Many, though, could not make it out. “There is a certain guilt… that I could not help others. We do not even know if they made it out alive. We are constantly checking media reports to find out who all died,” said Priyanka.
Some survivors said the fire tenders arrived late. “We had been calling fire and police departments since 3.30 pm, but help arrived by 5 pm,” said Saahil Prajapati, 23, the stock manager, who was among the first to be rescued. “I lost count of how many people we rescued with the help of locals. Many died in front of me. I am still trying to process the tragedy.”
Atul Garg, the Delhi Fire Services chief, denied the allegations, saying fire services received a call at 4.40 pm and the first fire tender reached at 4.50 pm. “There was no delay in the firefighting operation. We reached as soon as we could.
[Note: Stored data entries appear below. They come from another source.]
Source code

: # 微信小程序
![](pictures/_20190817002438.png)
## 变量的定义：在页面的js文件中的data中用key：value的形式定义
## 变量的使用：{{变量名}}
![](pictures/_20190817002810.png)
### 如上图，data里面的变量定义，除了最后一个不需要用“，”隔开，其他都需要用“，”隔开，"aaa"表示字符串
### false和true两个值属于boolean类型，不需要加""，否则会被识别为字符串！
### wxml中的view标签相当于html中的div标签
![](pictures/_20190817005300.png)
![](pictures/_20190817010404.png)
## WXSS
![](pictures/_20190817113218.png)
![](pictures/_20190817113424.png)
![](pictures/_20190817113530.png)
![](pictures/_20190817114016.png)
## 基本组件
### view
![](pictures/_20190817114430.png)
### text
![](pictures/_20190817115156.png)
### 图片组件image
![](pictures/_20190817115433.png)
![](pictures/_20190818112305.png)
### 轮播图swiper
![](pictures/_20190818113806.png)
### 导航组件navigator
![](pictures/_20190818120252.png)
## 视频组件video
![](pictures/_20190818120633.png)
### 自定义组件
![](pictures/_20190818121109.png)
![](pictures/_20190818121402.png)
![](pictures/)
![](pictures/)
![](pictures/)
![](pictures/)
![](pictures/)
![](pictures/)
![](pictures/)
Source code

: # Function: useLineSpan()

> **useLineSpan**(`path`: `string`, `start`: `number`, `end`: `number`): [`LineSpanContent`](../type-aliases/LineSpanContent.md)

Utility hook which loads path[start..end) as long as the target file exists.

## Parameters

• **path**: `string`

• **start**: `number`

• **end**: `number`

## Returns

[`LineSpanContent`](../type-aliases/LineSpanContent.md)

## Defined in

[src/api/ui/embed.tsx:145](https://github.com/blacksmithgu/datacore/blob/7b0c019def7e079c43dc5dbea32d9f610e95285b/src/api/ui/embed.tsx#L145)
Seeing the situation, we sent more fire tenders but they arrived late because of the traffic.”
Outside the building on Saturday, many survivors stood anxiously on a road divider for hours, as NDRF and firefighters continued search operations. Colleagues enquired about their friends from officials and locals.
“Mona tu nikal gayi (Mona, you got out),” said Ritika, as soon as she saw her colleague. Both embraced each other before breaking down. “Drishti nahi nikal paayi aur Sonal ka kuch nahi pata (Drishti could not escape and Sonal is missing),” Mona said. Drishti was among the dead who was identified on Saturday.
Three women – Ayesha (24), Kajal (19) and Banwati (18) – from Bhagya Vihar, all of whom suffered injuries on arms and legs, waded through the chaos, repeatedly asking locals for help in identifying their colleagues and relatives.
Ayesha said, “My niece Mahi is missing. Her parents are making rounds of hospitals and mortuaries to find her. I came here in hope.”
Kajal said, “My three school friends, who worked with me, are nowhere to be found. I saw they were stuck as I was climbing down a rope to escape.”
Poonam said that she had taken two days leave as she was feeling unwell. “I was lucky to survive, but one of my relatives, Yashoda, is missing. She was in the seminar. My family saw the news and assumed that I was also stuck in the building,” she said.
Survivors said that locals also arranged for a crane, a makeshift rope, some ladders, and a mattress to help people make their way down. “If not for their assistance, the death toll could have been higher,” said Prajapati.